ACT Greens Leader, Shane Rattenbury will introduce new legislation to broaden vicarious liability for institutions who harboured child abusers.
"Institutions like churches, sporting groups and scout groups have an obligation to protect the children in their care. And that obligation must extend to those acting on their behalf," Mr Rattenbury said.
"At the moment we are in a position where the High Court of Australia in Bird v DP has unanimously said that institutions can avoid taking responsibility for crimes perpetrated by people associated with their organisation, or in positions akin to employment but who were not employed.
"For instance, this means that priests aren't considered employees so churches aren't liable for their abuse. It also includes organisations like sporting codes, scouts, girl guides, where volunteers run so much of the organisation's activities, are under the control of the organisation, but are not strictly employees.
"The bill I'm introducing will remedy this in the ACT so that children who were abused by those people can receive justice. It will mean that institutions can be found vicariously liable for crimes committed by volunteers, those carrying out a role within the organisation and those who are carrying out activities for the benefit of that organisation.
"This bill is about ensuring victims have access to justice for the crimes committed against them as children, and it is about ensuring institutions make amends for the harms caused on their watch.
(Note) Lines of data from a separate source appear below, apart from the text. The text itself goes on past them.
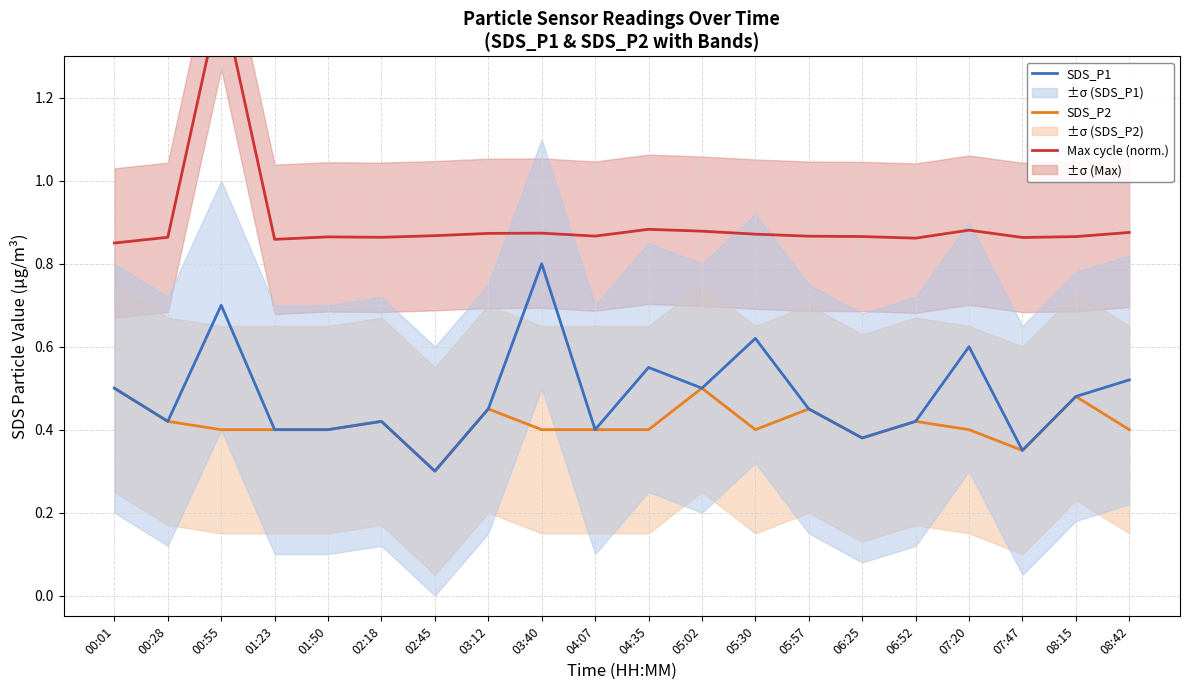

Which label corresponds to the largest value in the chart?

00:55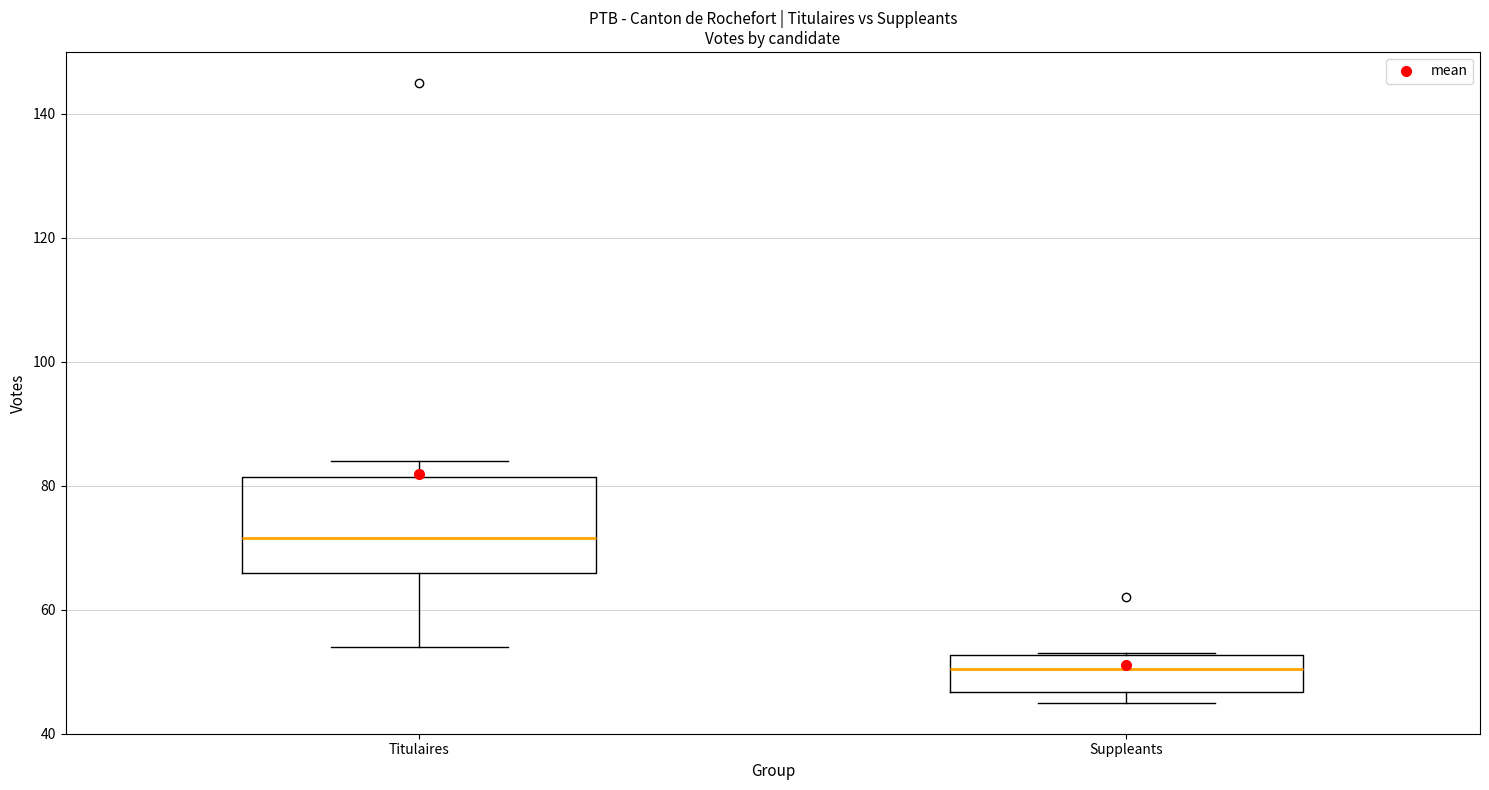

Where is the upper edge of the box for Suppleants on the y-axis? The values are not printed on the chart, so give them approximately, as read against the axis.

52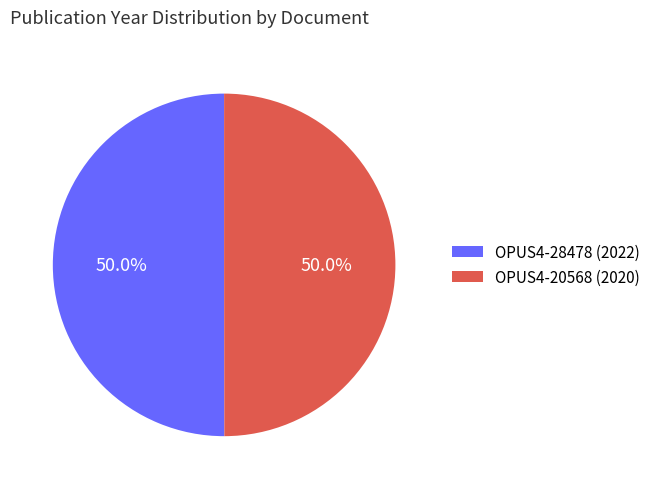

Approximately how many times larger is the value at OPUS4-28478 (2022) compared to OPUS4-20568 (2020)?

1.0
"Powerful and wealthy institutions like the Catholic Church cannot continue to arm themselves to the hilt with lawyers and worm their way out of compensating the little children who were abused in their organisations.
"The High Court has said it is up to States and Territories to legislate, so here the ACT Greens are making this happen. Now it is incumbent on our Parliament to pass our Bill and set the example for other jurisdictions to do the right thing."
Mr Rattenbury will introduce the bill into the ACT Legislative Assembly later this month.
Ben Mathews, Distinguished Professor in the School of Law at Queensland University of Technology, said:
"This bill is an important advance. It represents a modest yet essential clarification and extension of the law of vicarious liability. In essence, it legitimately extends a religious organisation's vicarious liability for sexual abuse to cases where the acts are done by someone who is either an employee in the normal sense of the term, or by someone who is functionally equivalent to an employee in all relevant ways. The terms of the bill are consistent with fundamental legal principles of vicarious liability, and bring ACT law into alignment with the law in numerous other countries including England, Ireland, and Canada. This bill represents an advance that can be a model for other Australian States and Territories."
The Grace Tame Foundation said:
"As some institutions, including the Catholic Church, apparently learned nothing from the child abuse royal commission, and continue to exploit every legal loophole they can find to evade their corporate responsibility for the decades of harm inflicted on children in their pastoral care, it is essential that parliaments take up their responsibility to ensure that survivors do not keep being left with no recourse.
"This is a simple legal step required to extend institutional liability to cover the sexual predation of individuals who were not technically employees but who were under the control - and protection - of religious institutions when they committed their heinous acts."
Harrison James, Activist and Co-Founder, #YourReferenceAintRelevant Campaign said:
"For too long, powerful institutions have operated like untouchable kingdoms; hiding behind robes, titles, and technicalities to avoid responsibility for the abuse they enabled. Survivors were told to stay quiet, while the establishment protected its own. This legislation draws a line in the sand. If you covered up the sexual abuse of children, you should be held accountable. No more excuses. No more special treatment. I applaud Shane Rattenbury for taking this step, and I stand with every survivor whose pain has been ignored or denied for too long."